The plot is ludicrous but the emotions feel accurate. Hogan’s script is rambunctious—lines either cut to the heart of how a character feels, or they’re just cutting. There is something absolutely Australian about the film’s crass humor and even-handed barbs. Phrases like “Fuck a dolphin” just need an Australian accent to work correctly.

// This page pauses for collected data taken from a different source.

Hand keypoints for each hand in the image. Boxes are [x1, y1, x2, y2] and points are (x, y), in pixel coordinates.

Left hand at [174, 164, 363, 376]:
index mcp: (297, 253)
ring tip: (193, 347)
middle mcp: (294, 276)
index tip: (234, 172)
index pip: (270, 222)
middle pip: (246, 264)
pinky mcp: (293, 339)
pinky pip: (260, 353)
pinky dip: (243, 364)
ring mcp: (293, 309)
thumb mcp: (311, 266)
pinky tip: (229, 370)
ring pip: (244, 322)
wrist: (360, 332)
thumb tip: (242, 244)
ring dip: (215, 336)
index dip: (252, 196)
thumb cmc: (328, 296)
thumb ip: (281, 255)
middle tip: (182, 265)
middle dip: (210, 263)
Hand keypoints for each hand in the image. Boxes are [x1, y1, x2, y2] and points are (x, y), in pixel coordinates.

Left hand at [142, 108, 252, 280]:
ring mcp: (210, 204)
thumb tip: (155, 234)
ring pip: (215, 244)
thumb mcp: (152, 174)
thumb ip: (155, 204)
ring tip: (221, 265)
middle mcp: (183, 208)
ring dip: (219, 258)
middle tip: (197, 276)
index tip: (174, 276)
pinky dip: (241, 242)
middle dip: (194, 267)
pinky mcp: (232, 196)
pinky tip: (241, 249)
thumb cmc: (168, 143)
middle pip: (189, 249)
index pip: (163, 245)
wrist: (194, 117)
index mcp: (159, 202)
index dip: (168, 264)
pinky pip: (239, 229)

In a memorable sequence, Shaz shares her insanity philosophy with the Moochmore kids, explaining Australia’s history as a British mental asylum for deported lunatics, who then inbred over the years. “We’re nothing but a living experiment in madness under constant observation by the psychiatric community of the world,” she says. The kids protest by pointing to Kylie Minogue as an example of a normal person, and Shaz says that’s exactly why Minogue, Nicole Kidman, and Rupert Murdoch got to leave. When two bullies then show up to mock the Moochmore kids, Shaz uses a psychiatry textbook to physically beat them up. This is how she begins to teach the kids how to get over their problems and avoid the asylum.

The story’s structure is predictable. Will the kids turn out alright? Can Shirley be saved? Is there more to Shaz than there seems? Will the Moochmore patriarch sing “Edelweiss” in the finale? (Guess.) But there are dozens of exuberant moments and perfect one-liners before you get to the end, and that’s the film’s real strength.